■ Problem to work on
From the Phillies commentary below, reproduce word for word the part that begins at "The. Yankees. Win." and stops after "kind right away.".

■ Document segment
*** Block opens ***

Park, Feliz, Bako, Stairs, Martinez, Myers and Cairo have all filed to become free agents.


Controversial decision not to start Mecha-King Ghidorah dooms Phils

In their defense, it would have been tough to start him after he said he couldn’t wait for the season to be over after game three.

The. Yankees. Win. They beat a great Phillies team that fought to the end and still has a fantastic core with a lot of games left to play. But not this year. If the Phils came into this series full of swagger, they have to come out of it knowing that if they want to beat the best in baseball they will have to get better.

You get the feeling that the Phillies might get another chance against this group of Yankees before it’s over.

With that in mind, let’s hope they bring some better pitching next time. I would also like to say that if I ever see Pedro Martinez wearing a Phillies uniform to face Hideki Matsui as a Yankee again it may be more than I can bear. That’s pretty unlikely given that neither player is likely to play another game for the Yanks or Phils, but I still think we need to get somebody working on an early warning system of some kind right away.

Charlie Manuel takes a lot of criticism that he doesn’t deserve. He is a fantastic manager, perhaps the best in Phillies history. There may not be another person on the planet that could get more out of the Phillies teams of the past two seasons than he has. He made the worst decision I’ve seen in a long time last night, though. With two outs in the third inning of a must-win game, Hideki Matsui came to the plate with the bases loaded and the Yanks up 2-1. Pedro had nothing. Given enough time we’re going to forget how bad Pedro looked, but he had nothing. He was slinging 84 mile-an-hour fastballs over the plate. Matsui had homered off of him in each of his last two at-bats and reached base the two before that. Happ was ready to come into the game. And Manuel still let Martinez pitch to him. The Phillies were lucky that all Matsui did was smoke a two-run single.

*** Block closes ***

■ Data excerpts

*** Block opens ***

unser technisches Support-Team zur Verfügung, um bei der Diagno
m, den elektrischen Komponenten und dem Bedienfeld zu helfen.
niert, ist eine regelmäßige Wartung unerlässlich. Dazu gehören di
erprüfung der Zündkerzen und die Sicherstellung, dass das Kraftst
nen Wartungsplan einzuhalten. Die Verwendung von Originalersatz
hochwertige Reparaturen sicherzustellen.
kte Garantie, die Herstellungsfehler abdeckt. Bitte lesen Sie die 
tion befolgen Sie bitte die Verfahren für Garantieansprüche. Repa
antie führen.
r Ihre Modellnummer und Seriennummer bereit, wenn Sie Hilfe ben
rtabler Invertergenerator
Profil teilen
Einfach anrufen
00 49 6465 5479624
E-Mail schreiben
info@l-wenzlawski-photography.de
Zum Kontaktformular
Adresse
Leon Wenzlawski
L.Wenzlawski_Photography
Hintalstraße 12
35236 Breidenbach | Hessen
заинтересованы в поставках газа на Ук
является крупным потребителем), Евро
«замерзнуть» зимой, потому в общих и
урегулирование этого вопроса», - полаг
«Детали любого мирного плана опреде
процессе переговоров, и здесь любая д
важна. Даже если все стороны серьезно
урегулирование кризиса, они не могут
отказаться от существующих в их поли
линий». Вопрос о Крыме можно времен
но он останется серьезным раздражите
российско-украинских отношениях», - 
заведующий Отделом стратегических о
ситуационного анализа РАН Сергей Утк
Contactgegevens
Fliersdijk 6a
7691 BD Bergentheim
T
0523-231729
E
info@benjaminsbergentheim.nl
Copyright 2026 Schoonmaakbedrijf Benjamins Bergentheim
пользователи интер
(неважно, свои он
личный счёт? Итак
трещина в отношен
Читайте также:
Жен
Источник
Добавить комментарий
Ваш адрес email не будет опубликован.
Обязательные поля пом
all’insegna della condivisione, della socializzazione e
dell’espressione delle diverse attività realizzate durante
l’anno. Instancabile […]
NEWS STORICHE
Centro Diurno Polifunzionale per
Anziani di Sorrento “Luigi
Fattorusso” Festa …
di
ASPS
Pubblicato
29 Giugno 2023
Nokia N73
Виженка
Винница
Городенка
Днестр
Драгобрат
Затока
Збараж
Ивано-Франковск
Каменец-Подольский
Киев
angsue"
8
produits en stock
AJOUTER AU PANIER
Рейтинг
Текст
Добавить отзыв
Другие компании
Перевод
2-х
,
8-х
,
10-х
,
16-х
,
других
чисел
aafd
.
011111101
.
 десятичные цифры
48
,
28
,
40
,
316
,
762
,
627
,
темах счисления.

*** Block closes ***

■ Solved exercise
The. Yankees. Win. They beat a great Phillies team that fought to the end and still has a fantastic core with a lot of games left to play. But not this year. If the Phils came into this series full of swagger, they have to come out of it knowing that if they want to beat the best in baseball they will have to get better.

You get the feeling that the Phillies might get another chance against this group of Yankees before it’s over.

With that in mind, let’s hope they bring some better pitching next time. I would also like to say that if I ever see Pedro Martinez wearing a Phillies uniform to face Hideki Matsui as a Yankee again it may be more than I can bear. That’s pretty unlikely given that neither player is likely to play another game for the Yanks or Phils, but I still think we need to get somebody working on an early warning system of some kind right away.